The staff at the Palazzo moved swiftly into action. Sponges, delicate washing substances and hairdryers appeared and several people set to work while her friends tried to calm her down – it was essential that her face should not swell and go blotchy from the upset, or her devastation would be complete. The dress was carefully washed with the sponge, over and over again, as the layers of carmine started to fade. The hairdryers coaxed the fabric back to life, but two factors became apparent. The staff had done sterling work, but they had not been able to eradicate the offending colour altogether – there were pale pink streaks all down the dress, there was no getting away from it. In addition, while the fabric had responded so well because of its very high quality, it had nevertheless shrunk following the ministrations of the hairdryers, and the hem was now an inch shorter than the underskirt. The girl was too distracted at first by the pink streaks to even notice the hem however, and it was wisely not mentioned by anybody else.

The wedding proceeded smoothly, as all the guests politely ignored the fact that Marika was struggling to look and feel composed, the freshly applied makeup barely concealing her anguish. She was used to being the belle of the ball merely because she was there, and not because of the kindness and goodwill of those around her. The guests had unanimously agreed not to use their cameras to photograph her, in return for which they would all get free albums from Daniel and Jen, paid for by her father.

Daniel showed us some of the wedding pictures, and we all leaned forward eagerly; admittedly we were a little disappointed. The girl looked stunning, the dress reached to the floor, and only when he pointed it out in one of the pictures could we see the faintest trace of pink, which could have been a trick of the light. The computer had erased the reality. The carmine had gone, the skirt had been lengthened, the slightly swollen eyelids had disappeared. But what was lacking was the happy and relaxed radiance on the face of the bride – the smile was slightly wooden.

This story remains only in the memory of the guests – there is no evidence. They all have the lovely pictures to look at, and one day they may even ask themselves if it really happened. Digital photography will have truly finished the job.
(Google image)


Photo Finish
from Lonicera's non-digital photo archives

More flora than fauna - but it's spring after all...



Tina said...

ohhh the water picture is so it a digital creation or live???

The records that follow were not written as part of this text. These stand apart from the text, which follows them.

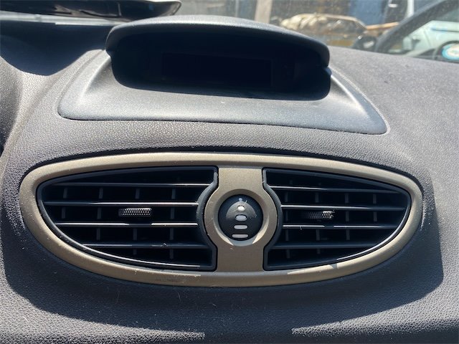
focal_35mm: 26
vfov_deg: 53.1
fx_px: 345
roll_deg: -3.2
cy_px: 172
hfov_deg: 67.3
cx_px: 230
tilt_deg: -21.4
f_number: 1.8
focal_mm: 4.25
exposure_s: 1/651
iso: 32
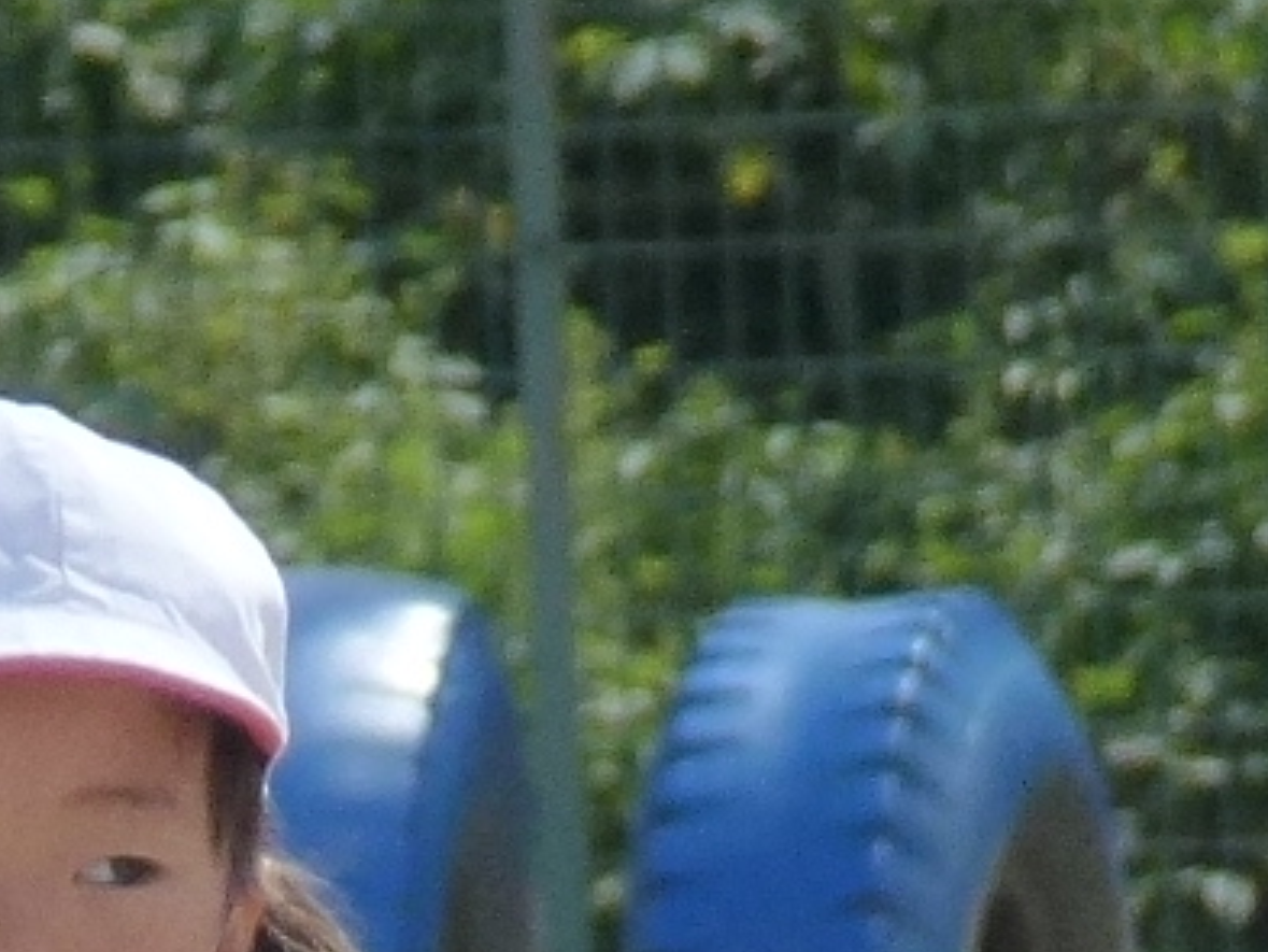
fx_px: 91567
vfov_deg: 0.6
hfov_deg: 0.8
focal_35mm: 2499
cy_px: 2152
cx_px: -158
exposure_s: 1/640
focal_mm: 68.8
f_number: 5.9
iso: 160
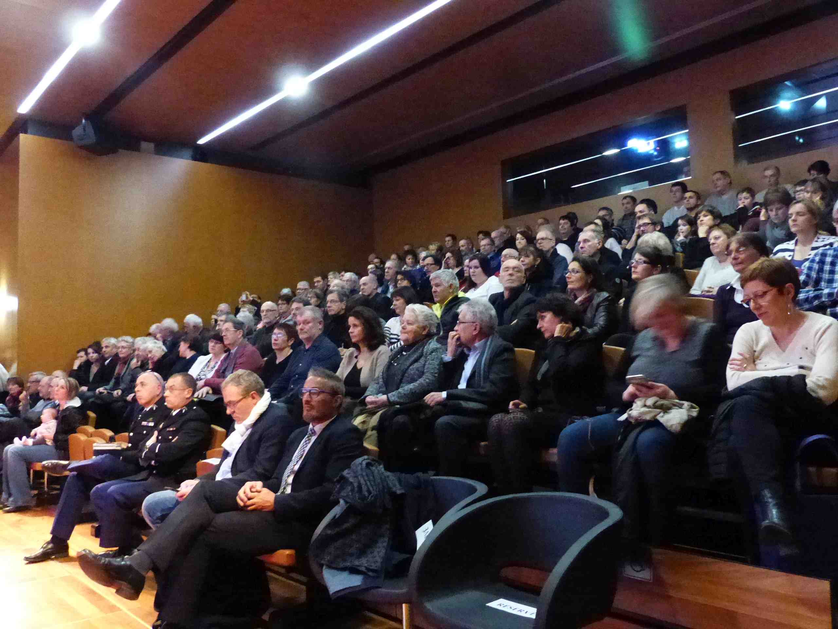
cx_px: 419
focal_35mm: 29
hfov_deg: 61.7
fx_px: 702
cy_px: 314
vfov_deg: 48.2
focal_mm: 5
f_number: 2.8
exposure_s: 1/8
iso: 3200
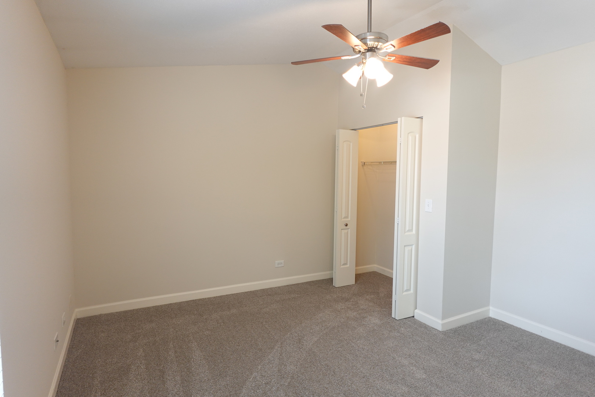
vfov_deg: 61.9
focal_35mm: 20
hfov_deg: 84.0
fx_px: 331
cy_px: 198
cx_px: 298
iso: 250
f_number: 2
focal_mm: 7.6
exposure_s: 1/80
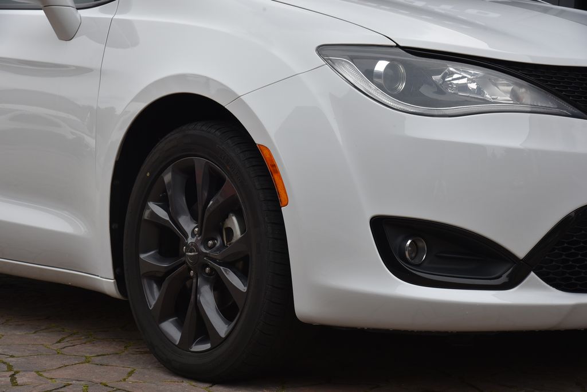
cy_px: 196
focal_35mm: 82
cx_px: 294
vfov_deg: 16.7
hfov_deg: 24.7
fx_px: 1338
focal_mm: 82
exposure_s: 1/400
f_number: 10
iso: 500
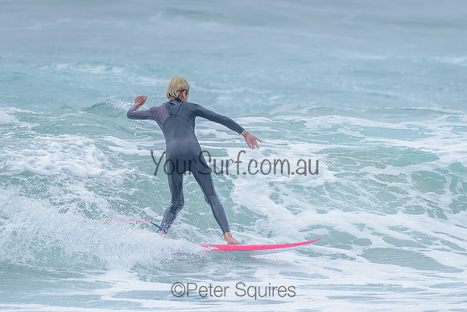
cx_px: 210
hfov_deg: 3.4
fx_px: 7951
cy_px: 121
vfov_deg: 2.2
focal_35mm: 613
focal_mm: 500
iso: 200
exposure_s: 1/2000
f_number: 5.6
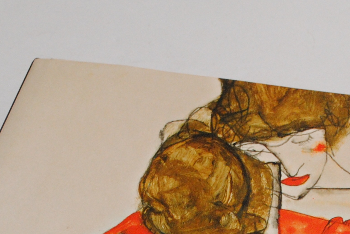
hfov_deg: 11.9
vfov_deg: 7.8
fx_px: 1674
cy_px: 368
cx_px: 253
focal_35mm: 172
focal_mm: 30
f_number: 4.8
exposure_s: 1/125
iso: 800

The magazines came yesterday. THANKYOU!! You should have read them first at least to get maximum value :)

is there anything you desire from the states??


OneStonedCrow said...

Heh! ... great story, well told ... it's strange how something always goes wrong at weddings ...

... yes, digital is the best thing since the invention of photography, though I don't like to manipulate an image too much ...

great images Caroline.

Sandy Lee said...

I'll remember that next year when my daughter gets married. Maybe erase a few wrinkles by then as well. Great story.

Lonicera said...

Thanks Tina - it depends which water pic you mean. The dark pink one is borrowed from the internet, the one with the fish is mine, a straight snapshot, one of several, which was selectively cropped and enlarged a little, hence the slightly blurred look (don't know how to create digital pictures. So glad the magazines arrived!
Thanks Graham - the only manipulation I'm likely to give is to straighten, crop and lighten/darken. I reckon if you need any more than that you should go back another day and take the picture properly.
Sandy, the main thing I picked up is that makeup and expensive clothes don't like each other, though they may go well together! The photographer had the pictures on his website for several years, and I was really looking forward to giving everybody the link, but sadly he's removed them. Such a shame.
Thanks all for the nice comments.

Joyful said...

An interesting story and very well told by you ;-)

Lonicera said...

Thanks Joyful! Glad you liked it. I've just posted a new one today.

Vagabonde said...

It was a wedding to remember and certainly lucky that it was in the computer age. Your non-digital pictures are stunning.

Lonicera said...

Thanks Vagabonde - I do appreciate your having left so many comments on the different posts!